Python 2.7.3 UTF-8 Encoding Irreversible

Question

I've come across a few very troublesome strings while crawling the web. In particular, a page advertises as being UTF-7, and though it's not quite UTF-7 that doesn't appear to be the issue. I'm not concerned with representing the exact intent of the text, but I just need to get into UTF-8 for downstream consumption.

The oddity I'm faced with is that I'm able to get a unicode string that cannot be first UTF-8 encoded and then decoded. I've distilled the string down as much as I can while still exhibiting the error:

bytes = [43, 105, 100, 41, 46, 101, 95, 39, 43, 105, 100, 43]
string = ''.join(chr(c) for c in bytes)

# This particular string happens to be advertised as UTF-7, though it is
# a bit malformed. We'll ignore these errors when decoding it.
decoded = string.decode('utf-7', 'ignore')

# This decoded string, however, cannot be encoded into UTF-8 and back:
error = decoded.encode('utf-8').decode('utf-8')

I've tried this on a number of systems successfully: Python 2.7.1 and 2.6.7 on Mac 10.5.7, Python 2.7.2 and 2.6.8 on CentOS. Unfortunately, on the machines we need it to work on it's failing with Python 2.7.3 on Ubuntu 12.04. On the failing system, I see:

Traceback (most recent call last):
  File "<stdin>", line 2, in <module>
  File "/usr/lib/python2.7/encodings/utf_8.py", line 16, in decode
    return codecs.utf_8_decode(input, errors, True)
UnicodeDecodeError: 'utf8' codec can't decode byte 0xf7 in position 4: invalid start byte

Here are some of the intermediate values that I see on the working vs. non-working systems:

# Working:
>>> repr(decoded)
'u".e_\'\\u89df"'
>>> repr(decoded.encode('utf-8'))
'".e_\'\\xe8\\xa7\\x9f"'

# Non-working:
>>> repr(decoded)
'u".e_\'\\U089d89df"'
>>> repr(decoded.encode('utf-8'))
'".e_\'\\xf7\\x98\\xa7\\x9f"'

The two are different after the first encoding, though why is a mystery to me still. I imagine that it's an issue with lacking some character tables, or an auxiliary library because it doesn't appear that anything between 2.7.2 and 2.7.3 would explain this behavior. On the systems where it works correctly, printing the unicode entity displays a Chinese symbol, but a placeholder on the system where it does not.

This leaves me to my question: does such an issue look familiar to anyone, or does anyone have an idea what supporting libraries I might be missing on the system that's having the issue?
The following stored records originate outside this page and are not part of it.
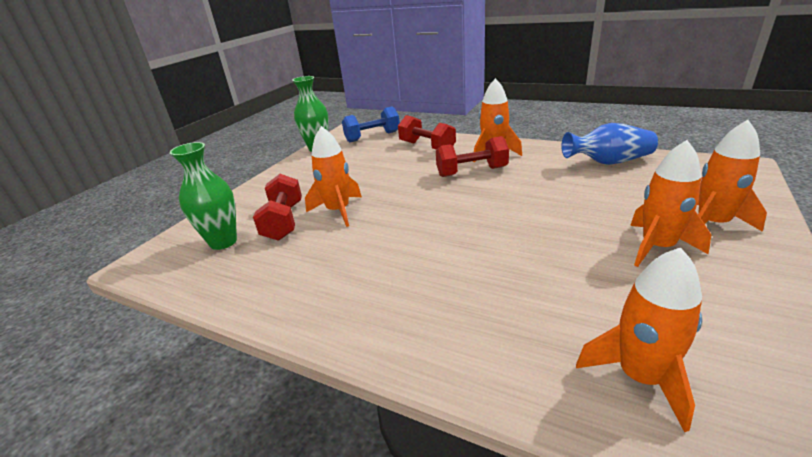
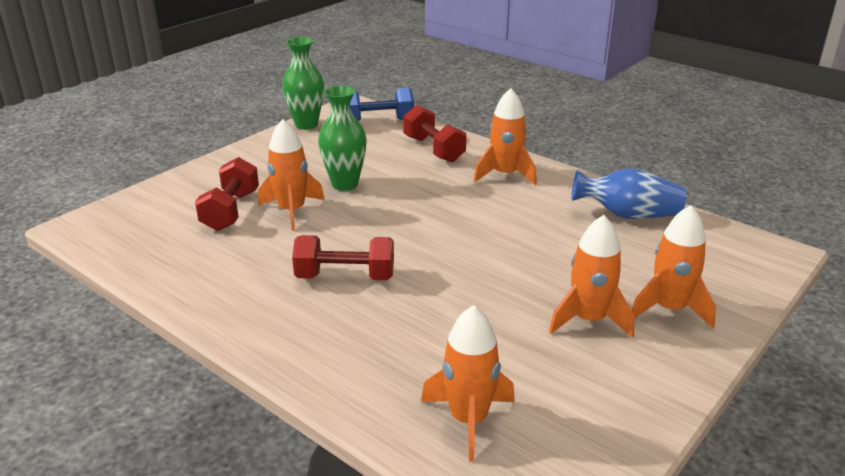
camera: 10 degrees right, 0 degrees up
green vase [170,142,237,250] -> green vase moved to [318,85,367,191]
red dumbbell [436,136,509,177] -> red dumbbell moved to [292,235,394,280]

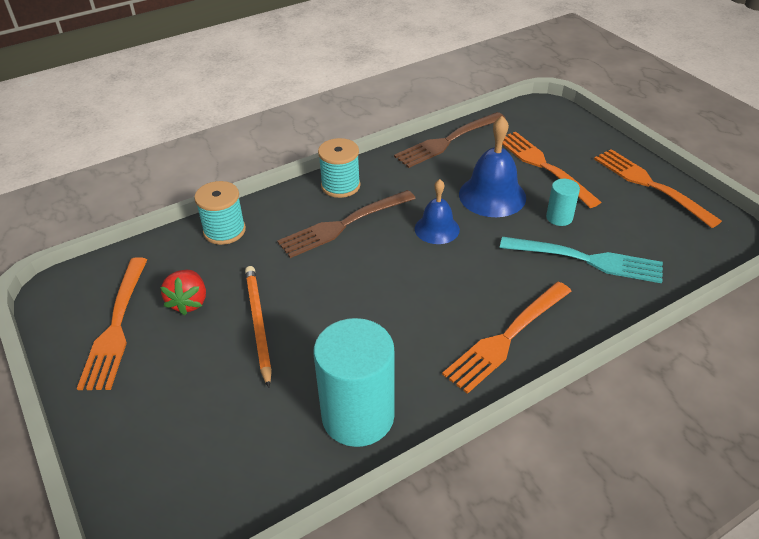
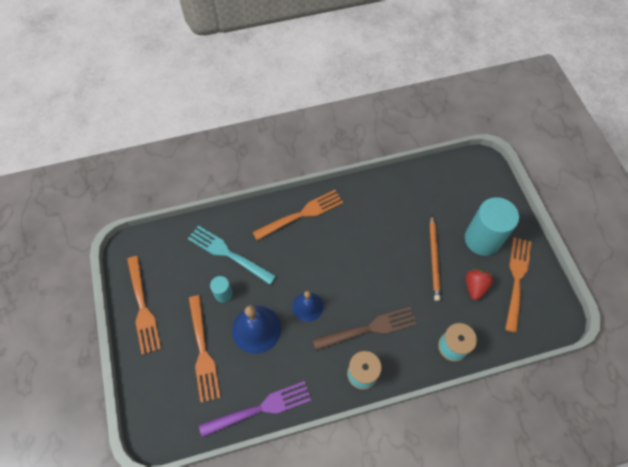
camera: 165 degrees left, 20 degrees up
turquoise cylinder [314,318,394,447] -> turquoise cylinder moved to [465,197,519,256]
brown fork [394,112,506,168] -> purple fork [199,381,312,437]

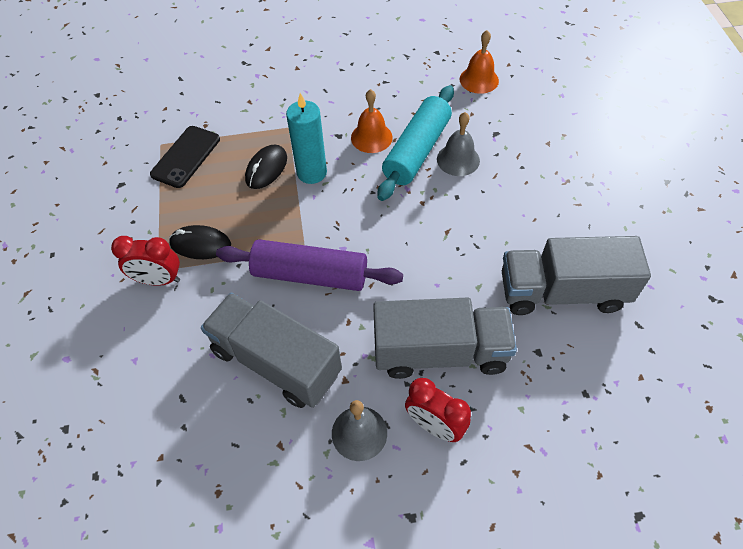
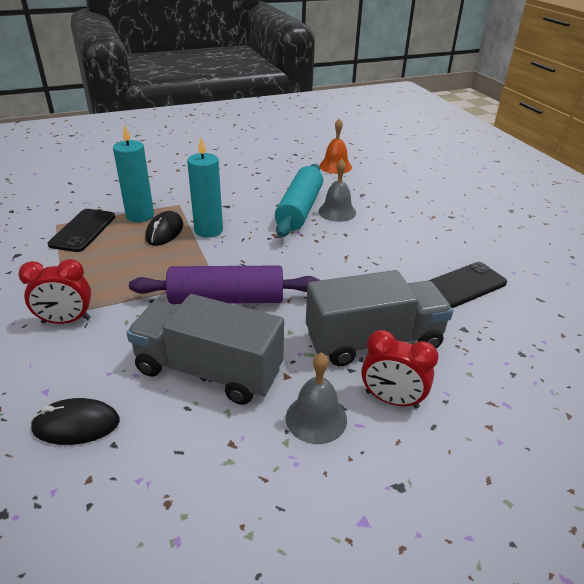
camera: 15 degrees left, 20 degrees down
black mouse [169,225,231,259] -> black mouse moved to [31,398,120,445]
orange bell [351,89,393,153] -> none
grey truck [502,236,651,315] -> black phone [428,262,507,308]
none -> turquoise candle [113,124,154,222]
Can you print out the characters of `decoded` on the working and non-working systems? And, if those are identical, try printing out the intermediate result of `decoded.encode('utf-8')` on the two systems. — abarnert, Apr 17 '13 at 21:37
What you _should_ get are `"+id).e_'+id+"`, `u".e_'\u89df"`, and `".e_'\xe8\xa7\x9f"`. In other words, no `xf7` anywhere to decode… — abarnert, Apr 17 '13 at 21:39
Sorry, can you show the `repr` rather than the `str` of each? (In other words, just leave off the `print`. That's my fault, since I explicitly asked you to "print"…) — abarnert, Apr 17 '13 at 21:42
Updated. I had noticed that the outputs from the decoding were different, but regardless it seems odd to me that an `encode` and `decode` pair would ever fail if the encoding succeeds (as in this case) — Dan Lecocq, Apr 17 '13 at 21:47
OK, now we know that the problem is in the UTF-7 decoding. You're getting back `u".e_'\U089d89df"` instead of `u".e_'\u89df"`. You can see that problem if you try to just print `u"\U089d89df"`. (By the way, doing `repr(decoded)` is _too far_; I just wanted to evaluate `decoded`. But that's fine.) — abarnert, Apr 17 '13 at 21:47
The problem is that you've got a Unicode string with an illegal Unicode character in the middle of it. The UTF-8 encoder probably just assumes that the `unicode` object is valid instead of checking, because there should be no way to ever get an invalid `unicode` object except for an intentionally nasty C extension. Or, of course, a bug in one of the built-in codecs, which seems to be what's hitting you. (For example, you can't get it by evaluating the literal `u"\U089d89df"`.) — abarnert, Apr 17 '13 at 21:50
One possible workaround to try: After the UTF-7 decode, do `u''.join(c for c in s if ord(c) < 0x100000)`. That will throw out anything that gets decoded to an illegal Unicode code point. (You might even want to use `< 0x10000` if you're sure you only need BMP characters, because that makes everything simpler.) — abarnert, Apr 17 '13 at 21:55
Thanks for your help -- I may end up doing that. It's a shame that using the 'ignore' when originally decoding it is insufficient -- these are the kinds of hoops that one shouldn't have to jump through for string processing :-) — Dan Lecocq, Apr 17 '13 at 22:00
Clearly there's a bug in the UTF-7 decoder, possibly only on wide-unicode builds, possibly even specific to certain other build settings. The question is whether it's worth trying to track that down or not. It might be worth checking 2.7.4 (and, for that matter, 3.3.1) and/or a later 2.7.3 .deb, searching the change logs, etc.—but still, if you want to run on systems with that Python package, you need the workaround, right? — abarnert, Apr 17 '13 at 22:05

abarnert · Accepted Answer · 2013-04-17T22:08:58.317

The problem here is that the UTF-7 decode is, for some reason, returning you illegal Unicode characters.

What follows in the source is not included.